15 avril 2026

CAN : le titre retiré au Sénégal, le Maroc déclaré vainqueur… Dakar saisit le TAS

2 min de lecture

Le football africain traverse une zone de turbulences. Le jury d’appel de la Confédération africaine de football (CAF) a pris une décision retentissante en retirant le titre de champion d’Afrique au Sénégal, initialement acquis le 18 janvier dernier, pour l’attribuer au Maroc sur tapis vert (3-0).

À l’origine de cette décision, les incidents survenus lors de la finale de la Coupe d’Afrique des Nations (CAN). Dans les dernières minutes du temps réglementaire, un penalty controversé accordé au Maroc, juste après un but refusé au Sénégal, avait provoqué une vive protestation côté sénégalais. Plusieurs joueurs avaient quitté la pelouse, tandis que des supporters tentaient d’y accéder.

Malgré l’intervention de Sadio Mané, qui avait réussi à convaincre ses coéquipiers de reprendre le match, et le penalty finalement manqué par Brahim Diaz, la rencontre s’était poursuivie jusqu’en prolongation. Le Sénégal avait alors arraché la victoire grâce à un but décisif de Pape Gueye.

Cependant, la CAF s’est appuyée sur les articles 82 et 84 du règlement de la CAN, stipulant qu’une équipe quittant le terrain avant la fin du match est considérée comme perdante. Une interprétation stricte qui a conduit à une décision historique et controversée.

Le Sénégal contre-attaque

Sous le choc, la Fédération sénégalaise de football rejette catégoriquement cette sanction. Dans un communiqué, elle dénonce une décision « inique, sans précédent et inacceptable », estimant qu’elle porte atteinte à l’image du football africain.

Déterminé à faire valoir ses droits, le Sénégal a annoncé son intention de saisir le Tribunal arbitral du sport (TAS) à Lausanne dans les plus brefs délais.

Le Maroc défend une application du règlement

De son côté, la Fédération royale marocaine de football insiste sur le respect des règles. Elle affirme que sa démarche ne visait pas à contester la performance sportive du Sénégal, mais à faire appliquer le règlement en vigueur.

« Nous restons attachés à la clarté du cadre compétitif et à la stabilité des compétitions africaines », a-t-elle déclaré.

Cette affaire, aux conséquences majeures, pourrait désormais se jouer sur le terrain juridique, avec une décision du TAS très attendue dans les prochaines semaines.

> _VOTRE OBJECTIF_
Selon l'extrait fourni, pourquoi le jury d'appel de la CAF a-t-il retiré le titre au Sénégal pour le donner au Maroc ? Répondez en une à trois phrases.

(Listes de déplacement d'objets)
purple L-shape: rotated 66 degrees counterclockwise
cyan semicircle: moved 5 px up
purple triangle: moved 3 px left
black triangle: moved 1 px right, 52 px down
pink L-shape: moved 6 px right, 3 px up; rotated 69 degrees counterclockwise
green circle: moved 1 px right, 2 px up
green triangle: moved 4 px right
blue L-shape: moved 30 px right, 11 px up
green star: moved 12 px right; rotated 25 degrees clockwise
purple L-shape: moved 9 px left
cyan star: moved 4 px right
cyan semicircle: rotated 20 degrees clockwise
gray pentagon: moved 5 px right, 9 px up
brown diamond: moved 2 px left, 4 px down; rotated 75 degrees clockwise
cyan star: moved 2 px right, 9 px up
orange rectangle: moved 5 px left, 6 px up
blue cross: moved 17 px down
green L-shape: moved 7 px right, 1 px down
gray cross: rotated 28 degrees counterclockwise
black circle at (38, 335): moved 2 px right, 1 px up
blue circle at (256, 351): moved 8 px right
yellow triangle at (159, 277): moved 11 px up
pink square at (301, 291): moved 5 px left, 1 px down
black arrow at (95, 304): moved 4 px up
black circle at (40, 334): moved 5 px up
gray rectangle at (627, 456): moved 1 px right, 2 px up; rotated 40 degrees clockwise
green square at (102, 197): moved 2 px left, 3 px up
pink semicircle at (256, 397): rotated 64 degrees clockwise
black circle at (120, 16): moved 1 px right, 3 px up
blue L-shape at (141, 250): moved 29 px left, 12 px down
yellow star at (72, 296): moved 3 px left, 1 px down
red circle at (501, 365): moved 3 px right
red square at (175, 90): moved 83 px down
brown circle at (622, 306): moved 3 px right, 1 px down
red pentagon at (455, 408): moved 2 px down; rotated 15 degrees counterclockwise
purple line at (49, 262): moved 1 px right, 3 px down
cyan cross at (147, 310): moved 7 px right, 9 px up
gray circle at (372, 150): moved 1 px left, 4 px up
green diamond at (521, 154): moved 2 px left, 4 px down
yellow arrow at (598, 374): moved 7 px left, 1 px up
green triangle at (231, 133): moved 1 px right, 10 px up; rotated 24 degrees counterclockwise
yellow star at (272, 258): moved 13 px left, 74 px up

> _RÉPONSE RÉDIGÉE_
Pendant la finale, un penalty controversé a été accordé au Maroc juste après un but refusé au Sénégal, et plusieurs joueurs sénégalais ont alors quitté la pelouse. La CAF s'est appuyée sur les articles 82 et 84 du règlement de la CAN, selon lesquels une équipe qui quitte le terrain avant la fin du match est considérée comme perdante. Elle a donc attribué la victoire au Maroc sur tapis vert (3-0).